Why You Shouldn’t Let Linux Decide Which CPU Runs Your Process
By default, the Linux scheduler is incredibly smart. It automatically distributes workloads to idle CPUs. However, this flexibility can sometimes be detrimental to low-latency systems or heavy workloads.
While working as a sysadmin for a Fintech exchange, I once dealt with a strange issue. CPU load was only around 30%, but latency occasionally spiked from 2ms to 100ms. After a deep dive with perf, I discovered the scheduler was constantly jumping cores (context switching). Every time a process was pushed to a new core, data in the L1/L2 cache was flushed. The CPU had to reload data from RAM, causing performance to plummet.

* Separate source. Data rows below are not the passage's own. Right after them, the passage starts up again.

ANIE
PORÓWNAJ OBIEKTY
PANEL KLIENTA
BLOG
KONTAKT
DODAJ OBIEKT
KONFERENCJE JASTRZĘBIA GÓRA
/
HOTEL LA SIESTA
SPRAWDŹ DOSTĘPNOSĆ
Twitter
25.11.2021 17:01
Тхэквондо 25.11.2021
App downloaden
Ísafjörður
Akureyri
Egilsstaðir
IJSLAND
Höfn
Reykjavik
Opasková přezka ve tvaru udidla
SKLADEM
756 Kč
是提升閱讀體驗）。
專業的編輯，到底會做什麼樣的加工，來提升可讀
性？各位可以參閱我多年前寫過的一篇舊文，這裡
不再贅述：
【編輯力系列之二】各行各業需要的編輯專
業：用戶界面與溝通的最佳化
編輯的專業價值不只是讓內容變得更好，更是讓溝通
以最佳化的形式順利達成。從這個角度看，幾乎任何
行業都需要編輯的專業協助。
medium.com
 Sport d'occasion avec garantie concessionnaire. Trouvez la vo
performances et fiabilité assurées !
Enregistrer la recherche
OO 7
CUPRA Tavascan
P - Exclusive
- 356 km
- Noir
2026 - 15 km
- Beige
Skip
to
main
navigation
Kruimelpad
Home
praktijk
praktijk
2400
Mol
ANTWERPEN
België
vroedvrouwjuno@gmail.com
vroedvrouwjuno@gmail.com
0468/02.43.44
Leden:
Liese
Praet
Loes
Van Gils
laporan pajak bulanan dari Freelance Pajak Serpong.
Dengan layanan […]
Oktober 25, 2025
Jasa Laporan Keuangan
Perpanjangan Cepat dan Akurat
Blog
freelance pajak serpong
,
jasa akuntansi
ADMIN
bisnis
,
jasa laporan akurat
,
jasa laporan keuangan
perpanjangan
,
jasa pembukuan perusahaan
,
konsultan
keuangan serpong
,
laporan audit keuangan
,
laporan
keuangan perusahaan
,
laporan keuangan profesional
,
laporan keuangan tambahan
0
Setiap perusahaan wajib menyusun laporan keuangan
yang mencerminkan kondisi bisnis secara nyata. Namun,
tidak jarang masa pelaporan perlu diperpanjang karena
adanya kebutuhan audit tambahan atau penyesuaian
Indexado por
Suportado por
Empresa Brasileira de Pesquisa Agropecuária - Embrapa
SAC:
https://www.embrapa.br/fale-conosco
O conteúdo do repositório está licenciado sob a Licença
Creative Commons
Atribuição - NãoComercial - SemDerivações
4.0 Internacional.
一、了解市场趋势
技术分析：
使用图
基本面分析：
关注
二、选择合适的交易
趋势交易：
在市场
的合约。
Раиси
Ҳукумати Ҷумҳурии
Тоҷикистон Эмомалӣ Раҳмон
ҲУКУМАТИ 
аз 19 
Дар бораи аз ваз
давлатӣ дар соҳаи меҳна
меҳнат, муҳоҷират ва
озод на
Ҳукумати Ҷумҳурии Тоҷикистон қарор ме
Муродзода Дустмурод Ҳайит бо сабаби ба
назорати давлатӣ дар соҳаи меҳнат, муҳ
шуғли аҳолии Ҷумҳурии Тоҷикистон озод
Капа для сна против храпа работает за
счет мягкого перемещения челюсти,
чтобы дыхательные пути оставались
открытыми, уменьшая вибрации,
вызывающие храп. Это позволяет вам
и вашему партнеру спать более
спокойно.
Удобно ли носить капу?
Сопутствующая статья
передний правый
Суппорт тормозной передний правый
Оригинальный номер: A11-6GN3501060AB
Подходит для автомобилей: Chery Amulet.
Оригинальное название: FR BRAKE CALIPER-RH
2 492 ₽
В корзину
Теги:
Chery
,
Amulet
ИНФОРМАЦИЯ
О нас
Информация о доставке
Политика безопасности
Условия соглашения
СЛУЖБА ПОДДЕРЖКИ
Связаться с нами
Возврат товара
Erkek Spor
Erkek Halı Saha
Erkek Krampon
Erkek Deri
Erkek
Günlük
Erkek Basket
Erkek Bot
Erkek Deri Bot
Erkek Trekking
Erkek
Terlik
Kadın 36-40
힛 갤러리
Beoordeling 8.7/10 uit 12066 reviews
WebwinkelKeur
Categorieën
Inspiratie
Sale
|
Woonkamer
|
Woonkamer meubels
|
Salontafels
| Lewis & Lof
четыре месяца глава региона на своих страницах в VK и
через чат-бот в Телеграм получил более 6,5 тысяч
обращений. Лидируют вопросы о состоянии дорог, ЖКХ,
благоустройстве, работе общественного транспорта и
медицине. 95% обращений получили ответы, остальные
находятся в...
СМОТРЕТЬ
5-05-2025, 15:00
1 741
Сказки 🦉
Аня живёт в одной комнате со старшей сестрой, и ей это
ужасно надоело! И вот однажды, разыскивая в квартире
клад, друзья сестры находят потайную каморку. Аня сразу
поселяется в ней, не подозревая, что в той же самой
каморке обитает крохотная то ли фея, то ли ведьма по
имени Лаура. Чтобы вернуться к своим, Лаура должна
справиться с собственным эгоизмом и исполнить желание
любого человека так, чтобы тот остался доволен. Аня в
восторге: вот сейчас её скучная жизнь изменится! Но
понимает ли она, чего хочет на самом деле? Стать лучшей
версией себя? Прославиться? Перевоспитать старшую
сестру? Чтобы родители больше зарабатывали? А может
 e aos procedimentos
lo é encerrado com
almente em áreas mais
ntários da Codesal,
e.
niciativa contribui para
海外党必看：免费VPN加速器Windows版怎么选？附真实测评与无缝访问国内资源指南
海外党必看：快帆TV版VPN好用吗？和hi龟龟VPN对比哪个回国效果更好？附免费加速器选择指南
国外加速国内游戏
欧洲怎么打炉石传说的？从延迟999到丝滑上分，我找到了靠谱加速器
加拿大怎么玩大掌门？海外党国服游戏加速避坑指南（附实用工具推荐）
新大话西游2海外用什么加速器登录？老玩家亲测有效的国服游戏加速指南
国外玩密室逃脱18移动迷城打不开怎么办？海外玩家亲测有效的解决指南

The primary solution is CPU Affinity. By using taskset and numactl, you can force a process to run on a specific core. This maximizes cache locality and eliminates resource contention.
Installing the Tools
Most distributions like Ubuntu or CentOS come with taskset pre-installed as part of the util-linux package. However, numactl usually needs to be installed manually because it serves more complex server architectures.
Installation on Ubuntu/Debian:
sudo apt update && sudo apt install numactl -y
Installation on RHEL/CentOS/AlmaLinux:
sudo yum install numactl -y
Using taskset for Basic CPU Affinity Management
taskset is the most lightweight tool for setting CPU affinity via core IDs or CPU masks.
Pinning a New Process to a Specific Core
If you want to run a heavy Python script on core 0 and core 1, use the -c (cpu-list) parameter:
taskset -c 0,1 python3 heavy_script.py
Pinning an Already Running Process
You don’t need to restart the application to apply changes. As long as you have the PID (Process ID), you can “lock” it to the desired core. For example, forcing PID 1234 to run exclusively on core 2:
taskset -p -c 2 1234
Checking the Current Status
To see which cores a process is currently allowed to run on, use the following command:
taskset -cp 1234
# Output: pid 1234's current affinity list: 0,1
Optimizing Multi-Socket Systems with numactl
On servers with 2 or 4 physical CPUs, the concept of NUMA (Non-Uniform Memory Access) is vital. Each CPU manages its own region of RAM (Local Memory). If CPU 0 has to fetch data from CPU 1’s RAM region, speeds drop by about 30-50% due to inter-socket bandwidth bottlenecks.
numactl allows you to bind a process to both CPU cores and the corresponding RAM region for maximum speed.
Viewing the NUMA Architecture
Check how many nodes your server has before configuring:
numactl --hardware
This command displays the list of cores per node and the distance between them.
Running Databases Optimized for NUMA
When running MySQL or MongoDB on large servers, force them to use resources on the same node to avoid latency:
numactl --cpunodebind=0 --membind=0 /usr/bin/mongod --config /etc/mongod.conf
Where:
--cpunodebind=0: Only run on cores belonging to Node 0.--membind=0: Only allocate RAM from Node 0.
If you’re worried about Node 0 running out of RAM and causing a crash, use --preferred=0. The system will prioritize Node 0 but still allow “borrowing” RAM from other nodes when necessary.
How to Monitor Processes in Practice
Don’t just run the command and forget it. You need to verify if the process is actually staying on the specified core.
Using htop
Open htop, press F2 (Setup), and select Columns. Find PROCESSOR and press F5 to add it to the monitoring table. You will immediately see the core ID that each process is occupying.
Using the ps Command
Quickly check using the ps command with the psr column:
ps -o pid,psr,comm -p 1234
Real-time Monitoring
To observe process movement every second, use watch:
watch -n 1 "ps -o pid,psr,comm -p 1234"
Hard-Earned Lessons from the Field
After optimizing many systems, I’ve gathered three important takeaways:
- Avoid CPU 0: This is usually where hardware interrupts (like network cards or hard drives) are handled. Forcing heavy applications onto core 0 can easily cause system bottlenecks.
- Combine with isolcpus: To give an application complete core exclusivity, add the
isolcpusparameter to the Grub configuration. This prevents the scheduler from pushing any other processes onto that core. - Understand Hyper-threading: Core 0 and Core 1 might share a single physical core. If you want a real speed boost, select cores from different physical cores.
Mastering CPU Affinity makes your applications significantly more stable and professional. You should try applying this to Redis, Nginx, or data processing workers to see the performance difference immediately.